Both Strategies Improved Outcomes Versus Chemotherapy
Compared with chemotherapy alone, both treatment approaches improved survival.
Chemoimmunotherapy was associated with improved overall survival, with a hazard ratio of 0.63 and a 95% confidence interval of 0.56–0.72. It also improved progression-free survival, with a hazard ratio of 0.44 and a 95% confidence interval of 0.39–0.49.
PD-(L)1 inhibitor monotherapy also improved outcomes compared with chemotherapy. The overall survival hazard ratio was 0.74 with a 95% confidence interval of 0.69–0.80, while the progression-free survival hazard ratio was 0.70 with a 95% confidence interval of 0.65–0.76 (Di Federico et al., 2026).
These results confirm that both immunotherapy-based strategies are active in PD-L1–high advanced NSCLC. The key question is whether the combination approach provides additional benefit beyond monotherapy.
Chemoimmunotherapy Showed Greater Benefit Than Monotherapy
The analysis suggested that chemoimmunotherapy was associated with greater benefit than PD-(L)1 inhibitor monotherapy.
Subgroup difference testing favored chemoimmunotherapy for both overall survival and progression-free survival. This finding was consistent across meta-regression and network meta-analysis.
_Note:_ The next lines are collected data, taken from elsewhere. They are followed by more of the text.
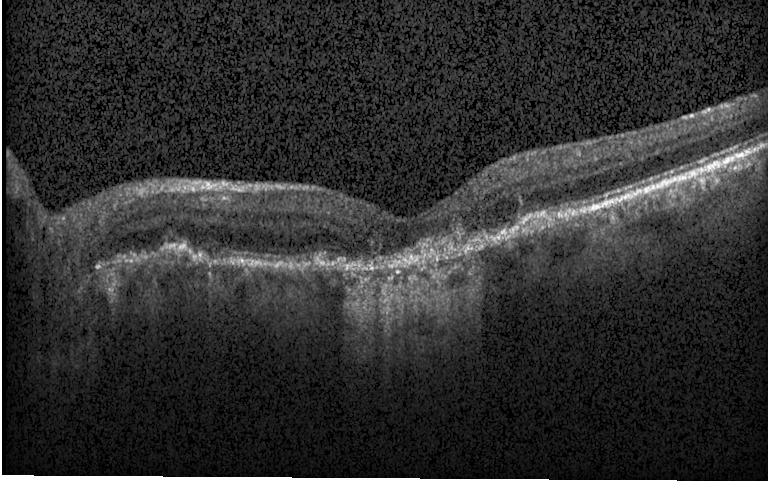
Optical coherence tomography B-scan. Macular scan — Diagnosis: CNV.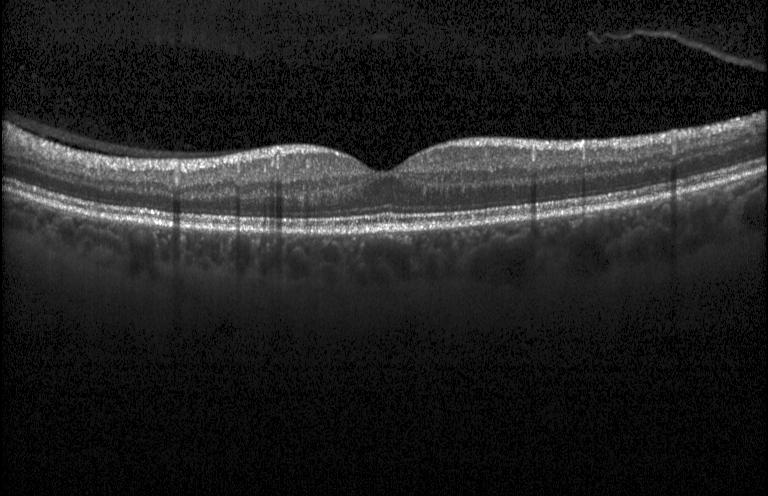

OCT B-scan · spectral-domain optical coherence tomography. Diagnosis: no choroidal neovascularization, no diabetic macular edema, and no drusen.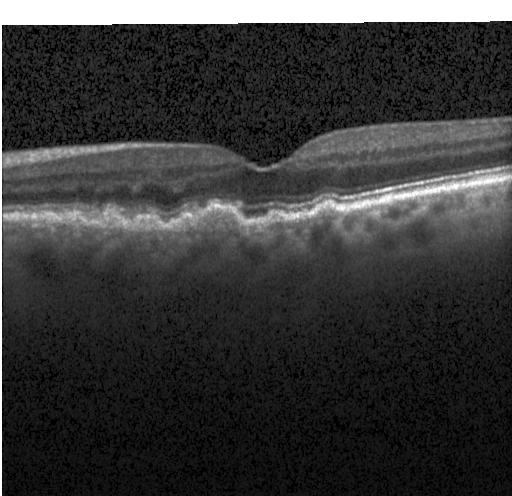 Optical coherence tomography B-scan — Macular OCT: multiple drusen.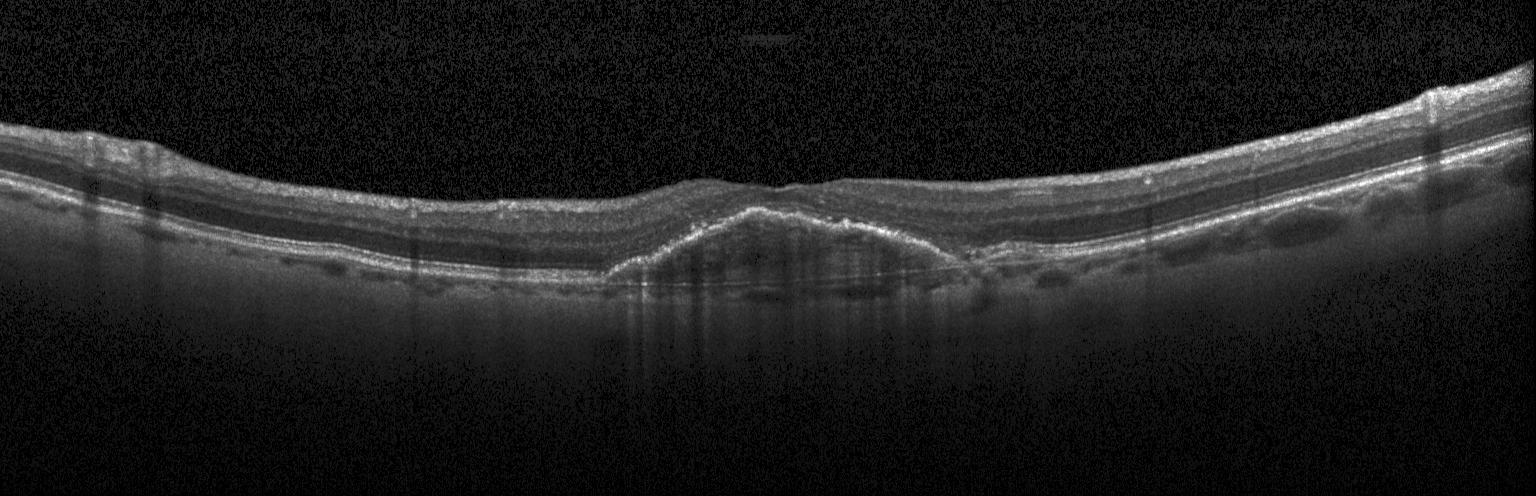

Through the macula; optical coherence tomography scan; instrument: Heidelberg Spectralis.
OCT finding: choroidal neovascularization (CNV).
In the network meta-analysis, chemoimmunotherapy was associated with improved overall survival compared with PD-(L)1 monotherapy, with a hazard ratio of 0.85 and a 95% confidence interval of 0.73–0.99. The progression-free survival advantage was stronger, with a hazard ratio of 0.61 and a 95% confidence interval of 0.50–0.75 (Di Federico et al., 2026).
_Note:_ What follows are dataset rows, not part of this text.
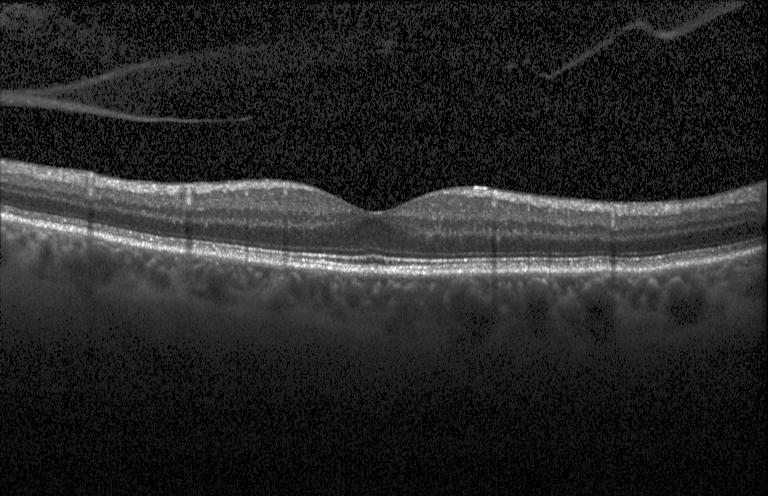

Retinal OCT cross-section; spectral-domain OCT; Heidelberg Spectralis OCT system; horizontal scan through the fovea. The scan shows no evidence of choroidal neovascularization, diabetic macular edema, or drusen.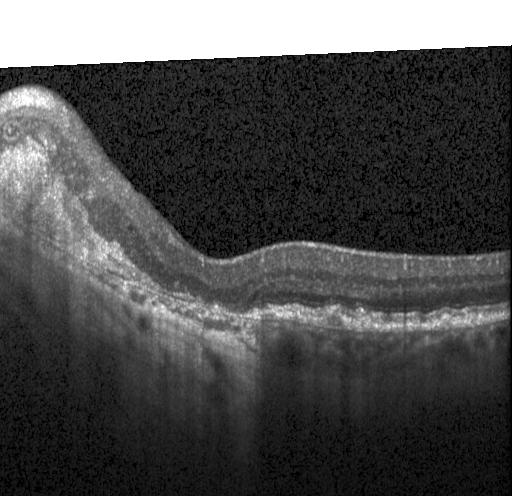
Horizontal scan through the fovea · spectral-domain OCT · instrument: Heidelberg Spectralis · retinal OCT B-scan — The scan shows a choroidal neovascular membrane.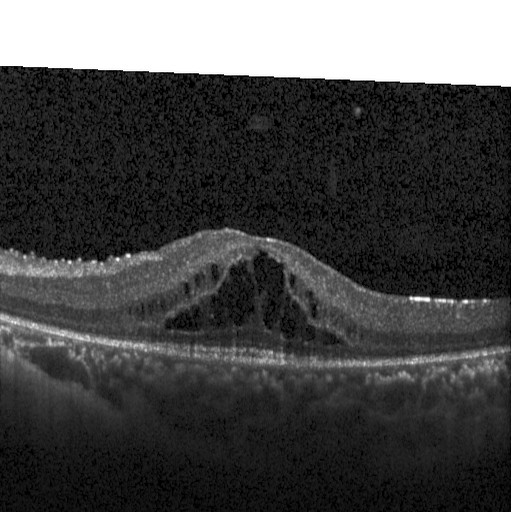

Retinal OCT cross-section
Impression: diabetic macular edema (DME).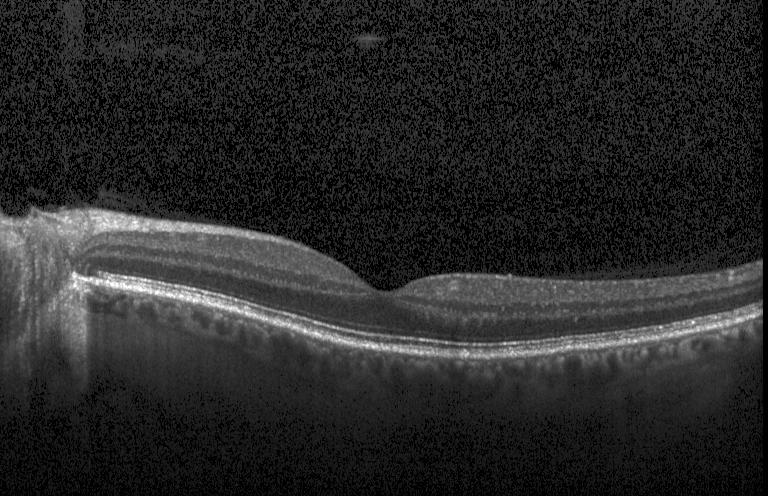

Spectral-domain OCT · horizontal scan through the fovea · retinal OCT cross-section. The scan shows neither choroidal neovascularization, diabetic macular edema, nor drusen.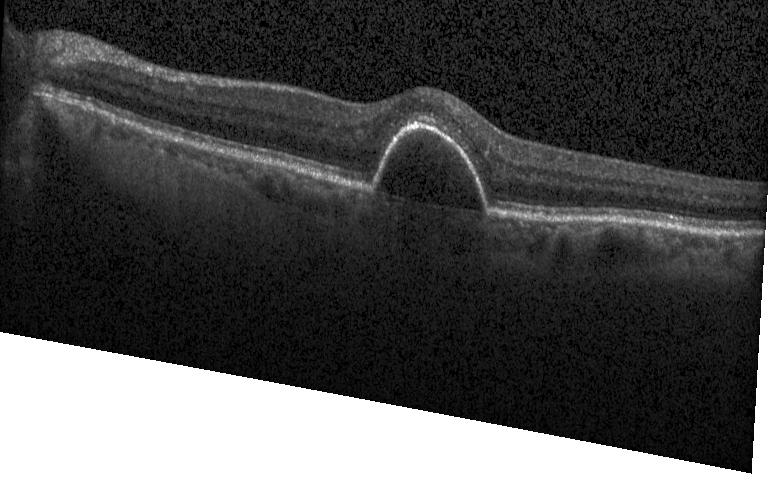

Retinal OCT cross-section, acquired on a Heidelberg Spectralis, spectral-domain OCT. Diagnosis: CNV.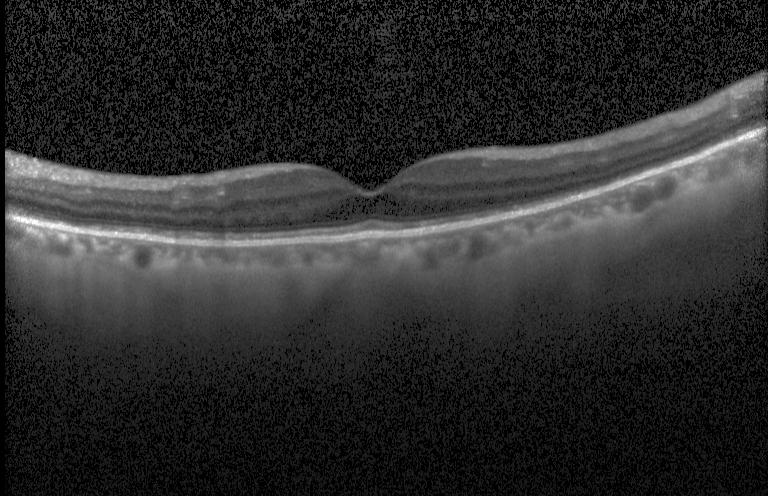
SD-OCT · Heidelberg Spectralis · OCT line scan · centered on the fovea. Dx: no evidence of choroidal neovascularization, diabetic macular edema, or drusen.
The reconstructed individual patient data analysis also supported this conclusion. Median overall survival was 29.2 months with chemoimmunotherapy compared with 19.8 months with PD-(L)1 inhibitor monotherapy. This corresponded to a hazard ratio of 0.74 and a 95% confidence interval of 0.66–0.82.
Median progression-free survival was also longer with chemoimmunotherapy: 11.3 months versus 6.8 months, with a hazard ratio of 0.67 and a 95% confidence interval of 0.60–0.75.
Clinical Meaning
This meta-analysis supports the idea that adding chemotherapy to PD-(L)1 blockade may improve both disease control and survival in patients with advanced NSCLC and PD-L1 expression of 50% or higher.
The findings are clinically important because PD-L1–high disease is often treated with immunotherapy alone, especially when clinicians want to reduce chemotherapy exposure. However, the data suggest that some patients may benefit from a more intensive first-line strategy.
The strongest signal was seen for progression-free survival, where chemoimmunotherapy showed a clear advantage. This matters particularly for patients with high tumor burden, symptomatic disease, aggressive clinical features, or concern for early progression on immunotherapy alone.
At the same time, the study does not eliminate the role of PD-(L)1 monotherapy. Monotherapy remains a meaningful option for selected patients, especially those who may not tolerate chemotherapy or who prioritize avoiding chemotherapy-related toxicity.
The main limitation is that this was not a direct head-to-head randomized trial of chemoimmunotherapy versus PD-(L)1 monotherapy. The findings are based on comparisons across trials and reconstructed data, although the investigators used multiple analytic methods to strengthen the reliability of the results.
Key Takeaway
This JAMA Oncology meta-analysis suggests that chemoimmunotherapy is associated with longer overall survival and progression-free survival than PD-(L)1 inhibitor monotherapy in treatment-naïve patients with advanced NSCLC and PD-L1 expression of 50% or higher.
The results support consideration of chemoimmunotherapy as a first-line strategy in PD-L1–high advanced NSCLC, while highlighting the need for prospective comparative trials to define which patients can safely receive monotherapy and which may need combination treatment upfront.